Ghent is a home rule-class city along the south bank of the Ohio River in Carroll County, Kentucky, in the United States. As of the 2020 census, Ghent had a population of 363.
==Geography==
Ghent is located in northeastern Carroll County along the Ohio River. According to the United States Census Bureau, the city has a total area of 1.9 km2, all land. The community is located on U.S. Route 42 at Kentucky Route 47. Ghent is north of Interstate 71.

Ghent is on the opposite side of the Ohio River from Vevay, Indiana, but the towns are not linked by a bridge. Ferry service between these two river cities spanned 175 years from 1802 to 1977.

==History==
Ghent was settled at the end of eighteenth century and was first known as McCool's Creek Settlement. The town was laid out in 1814. Henry Clay is alleged to have suggested the name, derived from the city of Ghent (then part of the Netherlands and now part of Belgium), where the treaty ending the War of 1812 was signed between the United States and the United Kingdom on Christmas Eve, 1814. Ghent's post office opened in 1816. On January 17, 1839, the Kentucky General Assembly formally established the city of Ghent and appointed Theodoric Fisher, Samuel Sanders Jr., James Knox, John C. Lindsey, and Richard Sarlls as its trustees.

In August 1864, in a skirmish during the Civil War in what was known as the Gex Landing Incident, members of the African-American United States Colored Troops and the United States Colored Cavalry engaged with CSA troops seeking to rescue local resident James Southard, a ferryman and Confederate sympathizer who had been arrested. USCT soldiers suffered an undetermined number of casualties.

==Demographics==

As of the census of 2000, there were 371 people, 125 households, and 103 families residing in the city. The population density was 517.4 PD/sqmi. There were 152 housing units at an average density of 212.0 /sqmi. The racial makeup of the city was 89.49% White, 5.93% African American, 3.50% from other races, and 1.08% from two or more races. Hispanic or Latino of any race were 6.20% of the population.

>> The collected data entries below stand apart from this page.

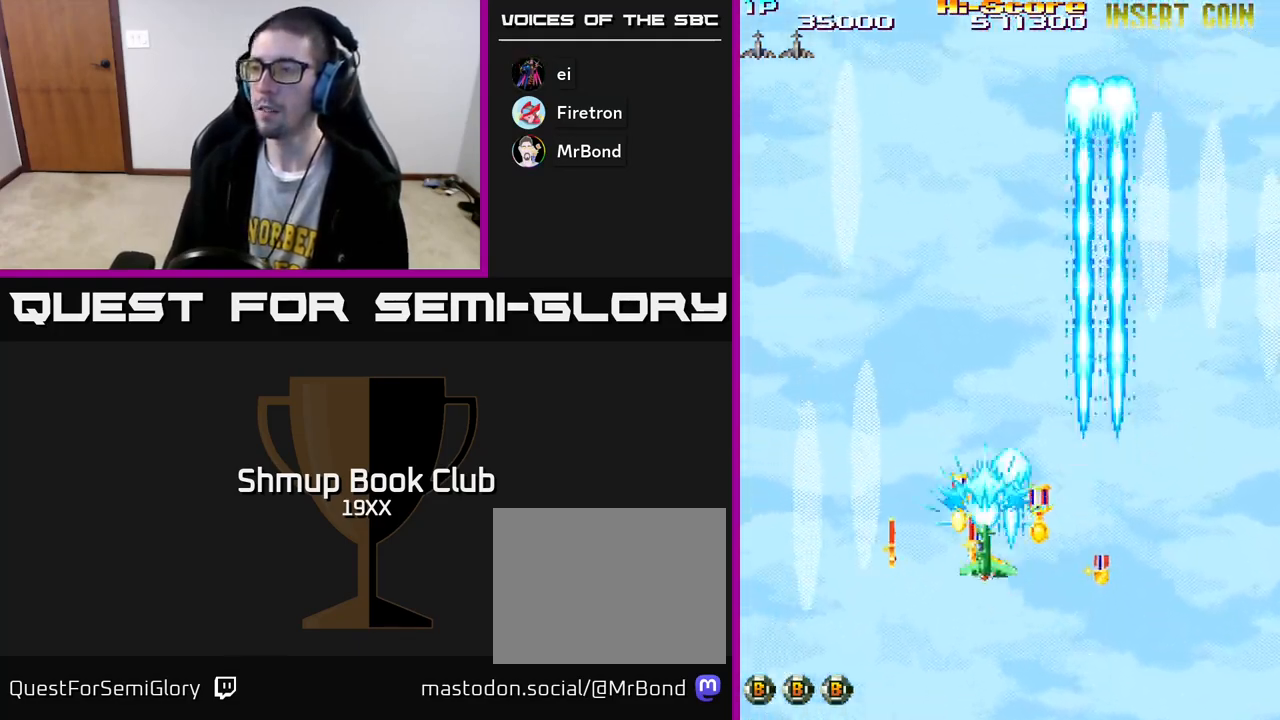
{"buttons": ["R2", "DPAD_RIGHT"], "left_stick": "center", "right_stick": "center", "events": [[33, "DPAD_DOWN", "down"], [233, "DPAD_DOWN", "up"], [317, "DPAD_DOWN", "down"], [317, "DPAD_LEFT", "up"], [333, "DPAD_RIGHT", "down"], [383, "DPAD_DOWN", "up"]]}
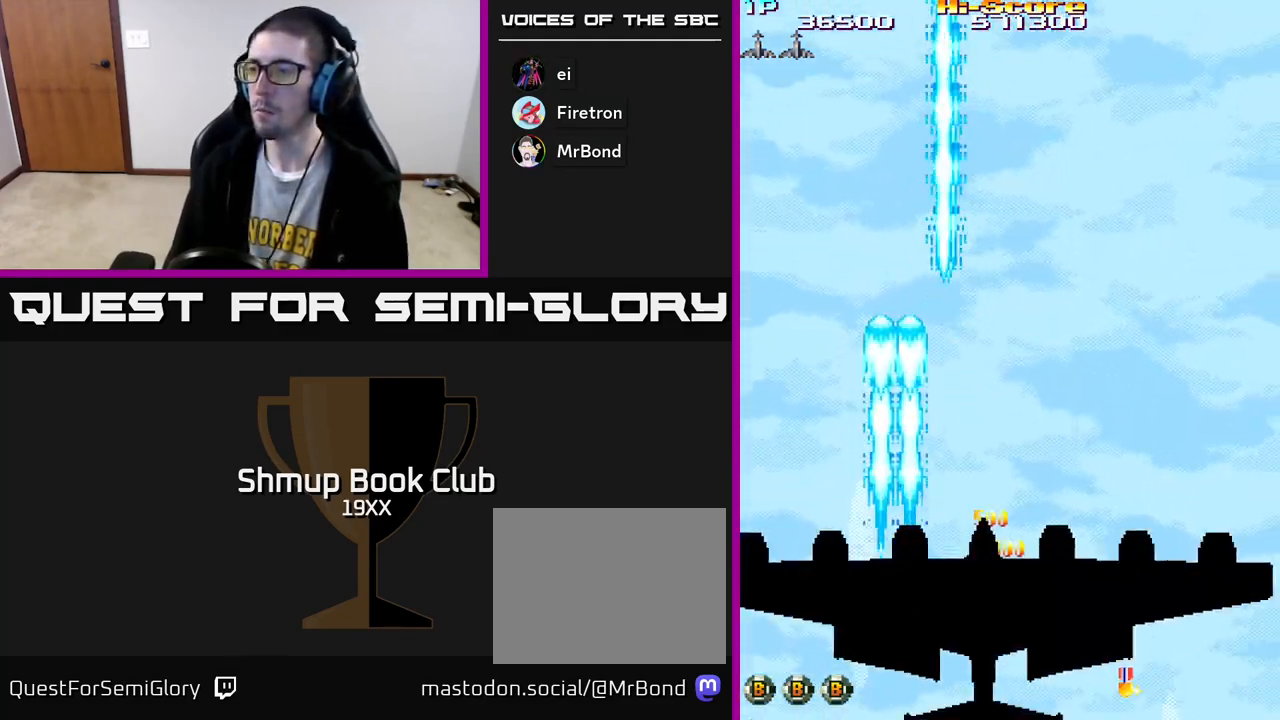
{"buttons": ["R2", "DPAD_LEFT"], "left_stick": "center", "right_stick": "center", "events": [[17, "DPAD_DOWN", "down"], [383, "DPAD_RIGHT", "up"], [400, "DPAD_DOWN", "up"], [417, "DPAD_LEFT", "down"]]}
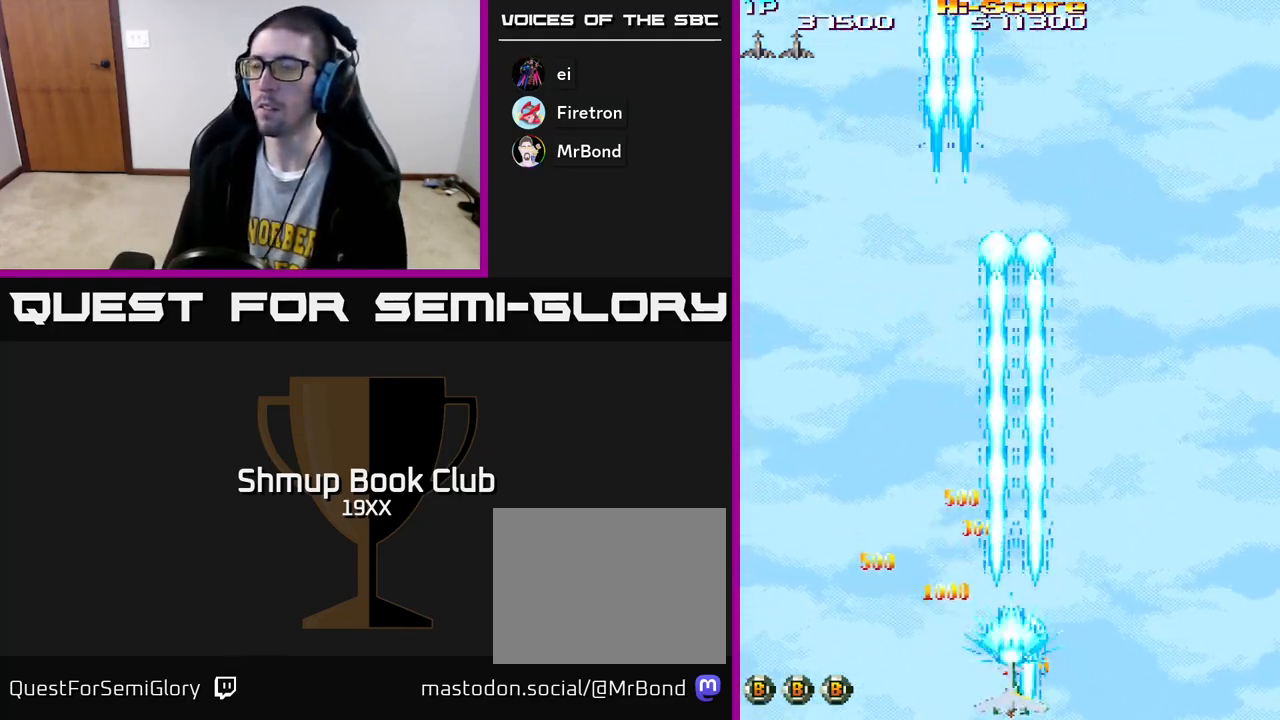
{"buttons": ["A", "R2", "DPAD_UP"], "left_stick": "center", "right_stick": "center", "events": [[67, "DPAD_UP", "down"], [200, "DPAD_LEFT", "up"], [467, "A", "down"]]}
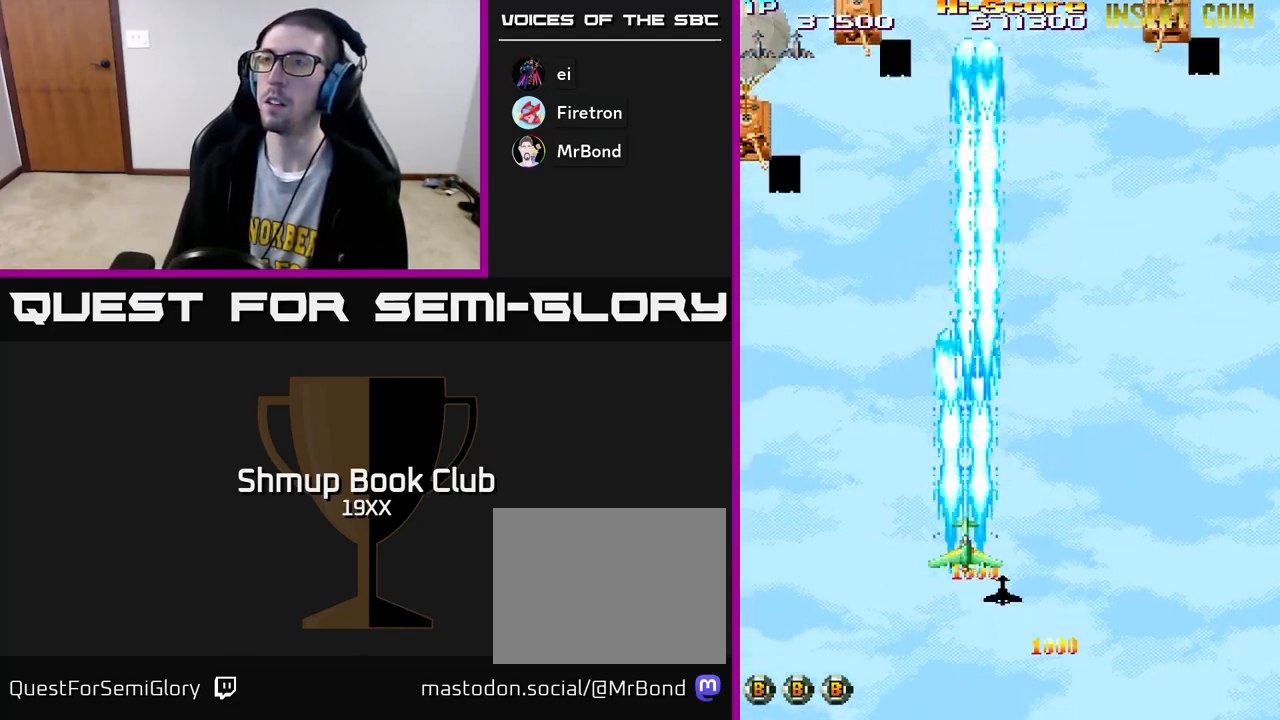
{"buttons": ["R2", "DPAD_LEFT"], "left_stick": "center", "right_stick": "center", "events": [[67, "DPAD_UP", "up"], [233, "DPAD_LEFT", "down"], [433, "A", "up"]]}
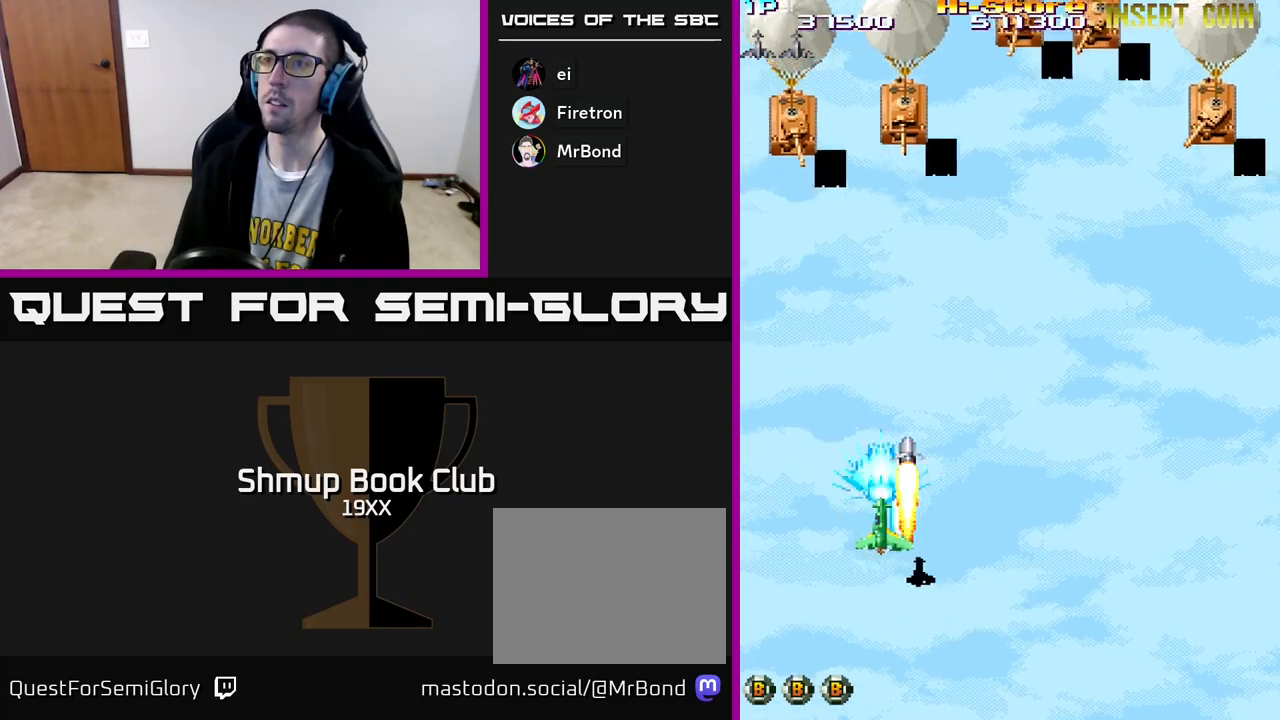
{"buttons": ["R2", "DPAD_RIGHT"], "left_stick": "center", "right_stick": "center", "events": [[100, "DPAD_UP", "down"], [267, "DPAD_UP", "up"], [283, "DPAD_LEFT", "up"], [300, "DPAD_RIGHT", "down"]]}
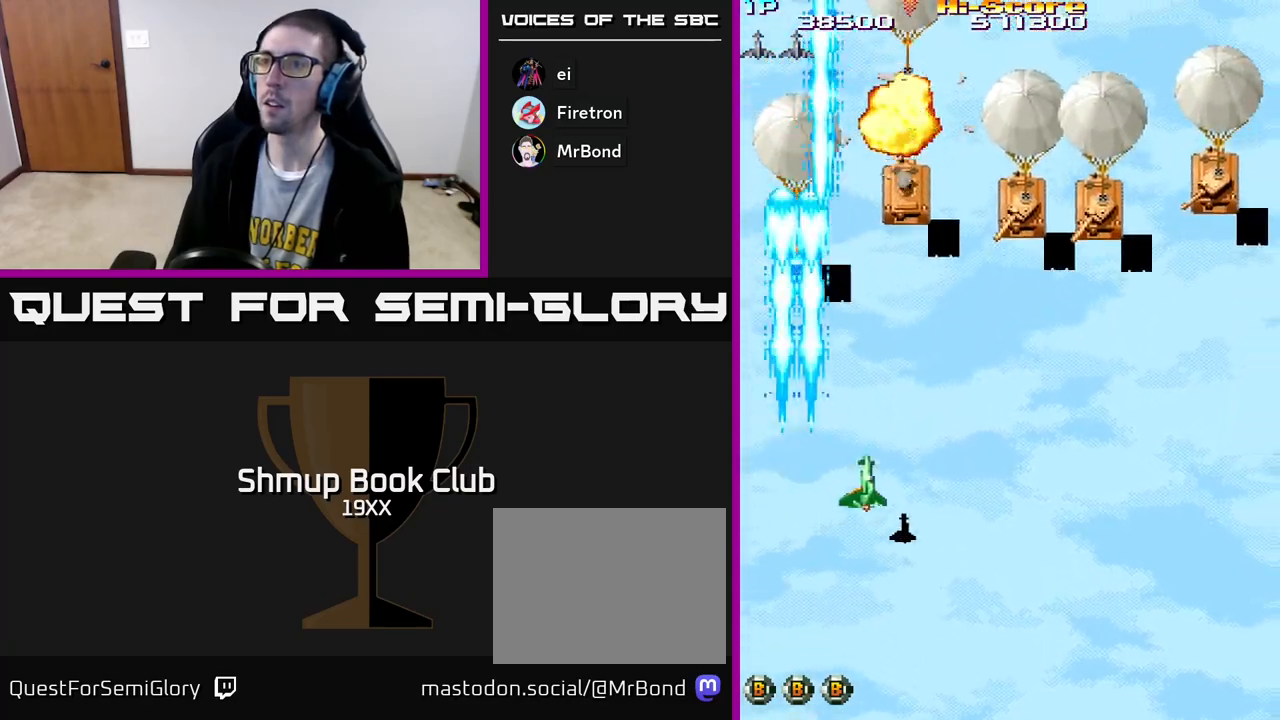
{"buttons": ["R2", "DPAD_RIGHT"], "left_stick": "center", "right_stick": "center", "events": []}
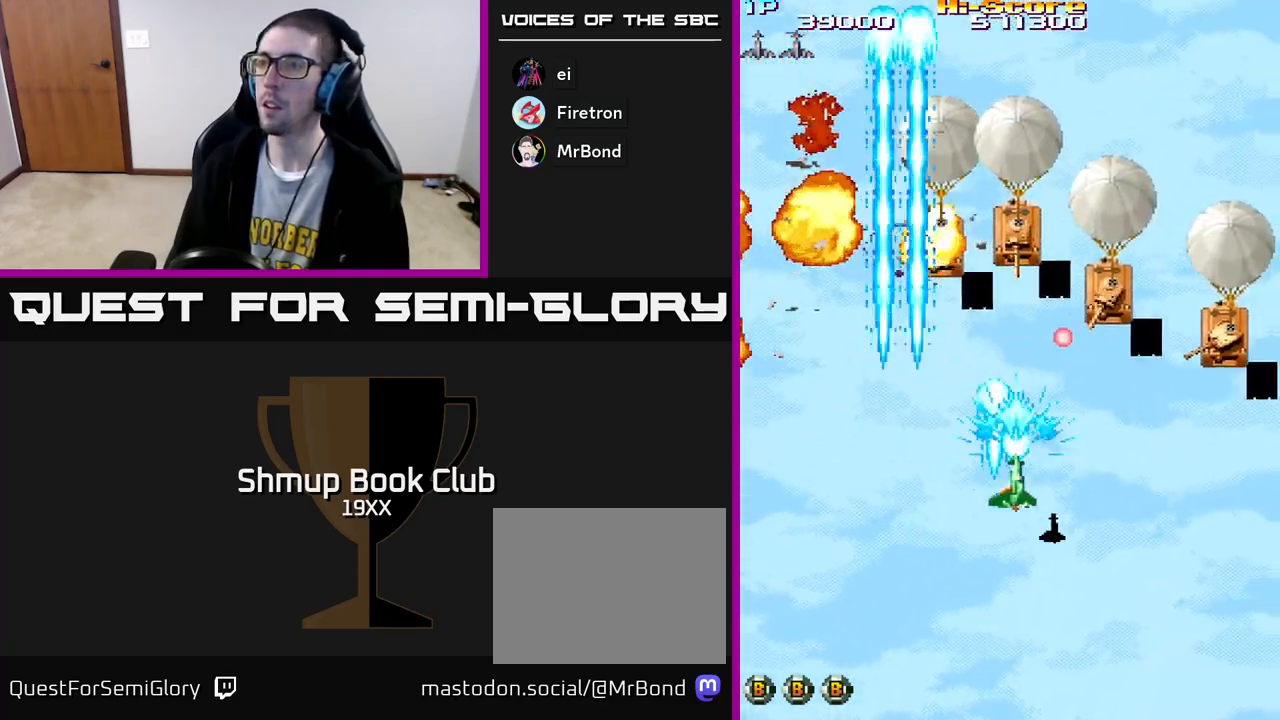
{"buttons": ["R2", "DPAD_RIGHT"], "left_stick": "center", "right_stick": "center", "events": [[17, "DPAD_UP", "down"], [50, "DPAD_RIGHT", "up"], [133, "DPAD_LEFT", "down"], [150, "DPAD_UP", "up"], [167, "DPAD_LEFT", "up"], [183, "DPAD_DOWN", "down"], [283, "DPAD_RIGHT", "down"], [467, "DPAD_DOWN", "up"]]}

There were 125 households, out of which 36.0% had children under the age of 18 living with them, 56.8% were married couples living together, 15.2% had a female householder with no husband present, and 17.6% were non-families. 14.4% of all households were made up of individuals, and 6.4% had someone living alone who was 65 years of age or older. The average household size was 2.97 and the average family size was 3.17.

In the city, the population was spread out, with 27.8% under the age of 18, 8.4% from 18 to 24, 29.1% from 25 to 44, 21.8% from 45 to 64, and 12.9% who were 65 years of age or older. The median age was 34 years. For every 100 females, there were 102.7 males. For every 100 females age 18 and over, there were 94.2 males.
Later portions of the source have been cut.